Du hast ziemlich viel falsch gemacht - neues Wasser - gleich die Fische rein - da hätte zuzmindest 50% vom alten Wasser mit rein gehört etc.
Positiv: du hast Pflanzen eingebracht - logisch dass die nicht sofort "arbeiten" wie ein technischer Filter - gib der Natur Zeit.
Dass der Teich nach kurzer Zeit grün wird ist normal - das würde sich bei jeder Neubefüllung wiederholen.

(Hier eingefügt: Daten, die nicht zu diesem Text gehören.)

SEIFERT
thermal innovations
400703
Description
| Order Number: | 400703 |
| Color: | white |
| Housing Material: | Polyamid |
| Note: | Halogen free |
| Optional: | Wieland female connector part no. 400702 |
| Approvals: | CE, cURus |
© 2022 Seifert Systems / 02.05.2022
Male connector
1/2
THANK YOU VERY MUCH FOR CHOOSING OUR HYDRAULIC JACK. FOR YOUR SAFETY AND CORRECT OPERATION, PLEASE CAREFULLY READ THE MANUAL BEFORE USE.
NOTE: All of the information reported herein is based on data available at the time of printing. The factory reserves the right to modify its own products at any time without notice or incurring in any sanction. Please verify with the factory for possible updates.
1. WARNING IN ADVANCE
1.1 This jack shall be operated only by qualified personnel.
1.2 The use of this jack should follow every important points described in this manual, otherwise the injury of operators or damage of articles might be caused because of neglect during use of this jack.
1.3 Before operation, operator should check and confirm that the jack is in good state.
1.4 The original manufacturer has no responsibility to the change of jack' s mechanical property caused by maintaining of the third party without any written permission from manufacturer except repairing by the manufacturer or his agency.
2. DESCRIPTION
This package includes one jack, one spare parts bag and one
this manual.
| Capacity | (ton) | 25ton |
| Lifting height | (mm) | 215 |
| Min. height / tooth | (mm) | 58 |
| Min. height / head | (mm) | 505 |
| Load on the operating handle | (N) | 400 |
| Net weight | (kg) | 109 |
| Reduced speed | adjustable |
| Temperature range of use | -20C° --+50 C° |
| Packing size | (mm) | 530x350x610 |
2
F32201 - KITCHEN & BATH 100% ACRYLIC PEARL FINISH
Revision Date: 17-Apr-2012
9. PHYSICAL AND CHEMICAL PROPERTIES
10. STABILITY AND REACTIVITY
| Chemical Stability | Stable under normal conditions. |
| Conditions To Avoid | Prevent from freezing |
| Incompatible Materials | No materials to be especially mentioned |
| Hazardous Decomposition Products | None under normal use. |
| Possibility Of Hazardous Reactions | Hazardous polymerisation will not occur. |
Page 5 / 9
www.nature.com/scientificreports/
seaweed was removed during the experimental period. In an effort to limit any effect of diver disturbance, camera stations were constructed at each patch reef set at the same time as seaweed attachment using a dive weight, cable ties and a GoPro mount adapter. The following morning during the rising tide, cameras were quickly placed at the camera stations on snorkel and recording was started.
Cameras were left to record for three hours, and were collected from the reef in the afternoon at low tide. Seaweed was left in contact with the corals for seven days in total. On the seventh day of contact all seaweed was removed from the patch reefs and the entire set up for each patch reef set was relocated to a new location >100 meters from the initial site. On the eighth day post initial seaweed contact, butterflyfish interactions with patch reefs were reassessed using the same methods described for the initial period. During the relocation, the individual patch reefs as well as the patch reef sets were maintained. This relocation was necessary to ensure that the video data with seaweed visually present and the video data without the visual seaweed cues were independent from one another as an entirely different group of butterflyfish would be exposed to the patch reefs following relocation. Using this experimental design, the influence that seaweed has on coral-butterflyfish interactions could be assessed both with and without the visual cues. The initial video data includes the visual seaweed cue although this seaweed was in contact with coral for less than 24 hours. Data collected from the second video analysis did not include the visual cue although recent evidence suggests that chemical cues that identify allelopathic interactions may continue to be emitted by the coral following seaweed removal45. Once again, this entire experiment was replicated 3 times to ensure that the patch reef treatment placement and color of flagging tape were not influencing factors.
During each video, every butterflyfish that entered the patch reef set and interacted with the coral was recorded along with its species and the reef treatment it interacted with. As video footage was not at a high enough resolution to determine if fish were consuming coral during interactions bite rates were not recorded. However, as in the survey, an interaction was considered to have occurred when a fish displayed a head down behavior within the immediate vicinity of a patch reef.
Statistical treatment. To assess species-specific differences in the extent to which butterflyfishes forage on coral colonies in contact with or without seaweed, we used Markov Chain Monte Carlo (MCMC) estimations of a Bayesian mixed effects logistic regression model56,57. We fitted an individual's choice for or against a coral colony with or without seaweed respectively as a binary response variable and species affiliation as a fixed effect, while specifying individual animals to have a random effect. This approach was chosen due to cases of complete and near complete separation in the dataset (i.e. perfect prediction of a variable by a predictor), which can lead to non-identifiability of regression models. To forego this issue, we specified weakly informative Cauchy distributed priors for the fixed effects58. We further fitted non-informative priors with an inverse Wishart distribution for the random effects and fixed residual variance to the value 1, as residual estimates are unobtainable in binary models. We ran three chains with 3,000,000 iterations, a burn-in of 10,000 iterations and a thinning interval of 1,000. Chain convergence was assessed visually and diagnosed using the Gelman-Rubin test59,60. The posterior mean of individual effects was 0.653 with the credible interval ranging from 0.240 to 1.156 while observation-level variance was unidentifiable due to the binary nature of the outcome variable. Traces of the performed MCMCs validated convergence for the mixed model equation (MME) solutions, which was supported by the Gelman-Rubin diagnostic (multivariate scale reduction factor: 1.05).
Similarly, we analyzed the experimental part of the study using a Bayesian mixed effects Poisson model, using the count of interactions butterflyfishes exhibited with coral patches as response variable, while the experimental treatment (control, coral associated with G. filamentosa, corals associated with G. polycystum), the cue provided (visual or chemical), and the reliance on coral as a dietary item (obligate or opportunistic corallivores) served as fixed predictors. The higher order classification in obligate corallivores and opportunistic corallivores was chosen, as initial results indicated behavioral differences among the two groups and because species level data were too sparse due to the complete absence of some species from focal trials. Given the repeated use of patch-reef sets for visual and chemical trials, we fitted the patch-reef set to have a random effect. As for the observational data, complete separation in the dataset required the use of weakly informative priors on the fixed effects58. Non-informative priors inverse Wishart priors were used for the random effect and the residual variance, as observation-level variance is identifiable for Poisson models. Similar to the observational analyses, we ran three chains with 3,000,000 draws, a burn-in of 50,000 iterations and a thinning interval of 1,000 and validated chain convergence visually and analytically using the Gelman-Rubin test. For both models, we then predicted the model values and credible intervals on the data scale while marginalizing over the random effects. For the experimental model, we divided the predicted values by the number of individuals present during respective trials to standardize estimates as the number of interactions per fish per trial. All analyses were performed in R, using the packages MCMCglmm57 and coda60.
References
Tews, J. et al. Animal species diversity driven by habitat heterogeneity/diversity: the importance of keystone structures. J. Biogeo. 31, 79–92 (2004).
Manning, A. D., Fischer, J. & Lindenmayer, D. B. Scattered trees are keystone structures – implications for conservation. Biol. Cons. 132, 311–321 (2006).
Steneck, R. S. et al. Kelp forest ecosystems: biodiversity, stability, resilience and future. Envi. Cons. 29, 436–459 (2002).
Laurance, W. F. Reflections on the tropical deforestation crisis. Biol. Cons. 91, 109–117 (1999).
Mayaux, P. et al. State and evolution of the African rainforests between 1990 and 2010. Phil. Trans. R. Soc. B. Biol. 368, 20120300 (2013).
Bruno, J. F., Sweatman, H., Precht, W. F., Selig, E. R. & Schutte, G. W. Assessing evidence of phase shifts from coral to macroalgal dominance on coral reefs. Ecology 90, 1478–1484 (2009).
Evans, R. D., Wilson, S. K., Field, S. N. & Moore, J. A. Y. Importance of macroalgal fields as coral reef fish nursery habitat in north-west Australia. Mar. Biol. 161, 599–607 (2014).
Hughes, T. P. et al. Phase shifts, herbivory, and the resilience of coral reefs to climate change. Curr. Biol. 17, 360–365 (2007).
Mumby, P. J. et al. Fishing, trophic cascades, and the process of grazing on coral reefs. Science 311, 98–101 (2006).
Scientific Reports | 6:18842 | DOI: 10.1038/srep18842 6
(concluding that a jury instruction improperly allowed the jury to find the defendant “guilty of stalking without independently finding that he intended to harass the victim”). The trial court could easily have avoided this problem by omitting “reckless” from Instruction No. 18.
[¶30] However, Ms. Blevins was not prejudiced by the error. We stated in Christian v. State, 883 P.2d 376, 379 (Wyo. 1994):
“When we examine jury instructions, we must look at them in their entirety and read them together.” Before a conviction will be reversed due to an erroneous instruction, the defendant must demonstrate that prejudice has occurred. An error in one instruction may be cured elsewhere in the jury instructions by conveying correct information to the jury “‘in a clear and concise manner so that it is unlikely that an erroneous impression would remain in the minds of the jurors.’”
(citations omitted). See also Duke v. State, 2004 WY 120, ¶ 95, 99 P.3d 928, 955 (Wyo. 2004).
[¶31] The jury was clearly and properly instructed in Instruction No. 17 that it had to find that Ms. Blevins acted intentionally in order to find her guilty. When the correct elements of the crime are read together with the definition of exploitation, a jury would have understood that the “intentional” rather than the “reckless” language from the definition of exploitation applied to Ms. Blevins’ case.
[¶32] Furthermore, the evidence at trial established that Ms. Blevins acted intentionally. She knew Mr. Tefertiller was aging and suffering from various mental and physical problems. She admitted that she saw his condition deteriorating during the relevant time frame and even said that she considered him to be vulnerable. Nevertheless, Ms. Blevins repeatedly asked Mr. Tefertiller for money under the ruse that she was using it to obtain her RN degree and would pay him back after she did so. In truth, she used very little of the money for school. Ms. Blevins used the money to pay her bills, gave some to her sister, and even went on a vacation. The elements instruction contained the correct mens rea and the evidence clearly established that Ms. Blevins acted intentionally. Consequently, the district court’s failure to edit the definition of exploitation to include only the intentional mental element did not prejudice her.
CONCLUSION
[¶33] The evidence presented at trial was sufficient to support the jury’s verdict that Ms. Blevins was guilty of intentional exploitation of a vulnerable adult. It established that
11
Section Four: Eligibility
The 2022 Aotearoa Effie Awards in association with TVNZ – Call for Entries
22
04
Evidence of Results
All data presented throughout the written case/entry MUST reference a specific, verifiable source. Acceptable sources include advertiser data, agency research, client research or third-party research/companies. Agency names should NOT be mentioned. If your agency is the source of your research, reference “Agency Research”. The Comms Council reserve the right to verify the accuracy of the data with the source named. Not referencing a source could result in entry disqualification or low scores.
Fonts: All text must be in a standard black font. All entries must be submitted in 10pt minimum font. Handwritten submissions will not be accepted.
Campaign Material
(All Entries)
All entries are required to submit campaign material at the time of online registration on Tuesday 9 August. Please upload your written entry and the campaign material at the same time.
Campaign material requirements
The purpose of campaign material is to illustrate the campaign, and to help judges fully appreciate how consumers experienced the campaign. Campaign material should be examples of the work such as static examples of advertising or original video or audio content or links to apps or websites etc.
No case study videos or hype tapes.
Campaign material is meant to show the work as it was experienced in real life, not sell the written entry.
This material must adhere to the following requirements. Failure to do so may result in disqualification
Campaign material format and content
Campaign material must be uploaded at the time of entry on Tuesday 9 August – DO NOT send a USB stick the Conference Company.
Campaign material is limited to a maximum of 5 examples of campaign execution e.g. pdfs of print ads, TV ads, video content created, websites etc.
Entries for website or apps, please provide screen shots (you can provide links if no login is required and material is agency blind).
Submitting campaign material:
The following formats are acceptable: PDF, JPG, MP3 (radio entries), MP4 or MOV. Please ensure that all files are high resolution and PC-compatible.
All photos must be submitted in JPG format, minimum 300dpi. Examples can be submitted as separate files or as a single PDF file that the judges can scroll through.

Bei 8000 Litern ist vermutlich der Filter etwas unterdimensioniert, 11 Watt sind bei diesem Volumen auch unterste Liga (egal was da auch auf der Schachtel stand!) - durch die tägliche Reinigung ist es momentan ein rein mechanischer Filter - du brauchst einen Vorfilter, der den Grobschmutz rausholt, damit deine Mattten mal ein paar Wochen ohne Reinigung auskommen und sich so Bakterien ansiedeln können.
Da kannst selber was bauen (Suche nach Siebfilter) oder was kaufen (Compactsieve) - als erste Hilfe einen Damenstrumpf über dem Einlauf stülpen, das holt den Dreck auch raus.

Gruß Nori


----------



## VolkerN (6. Mai 2012)

*AW: Teichwassere klar bekommen*

Hallo und herzlich :Willkommen2

Hmm... also einerseits brauchst du Geduld. Du hast den Teich komplett geleert und neu befuellt ? Eigentlich keine gute Idee. Ein ganz grosser Teil der Tiere und Bakterien die sich im Lauf der Zeit in dem Biotop entwickelt hatten hast du damit auch radikal entfernt. Aber seis drum. Nun muss sich ueberhaupt erst einmal ein biologisch ausgewogenes Verhaeltnis im Teich entwickeln. 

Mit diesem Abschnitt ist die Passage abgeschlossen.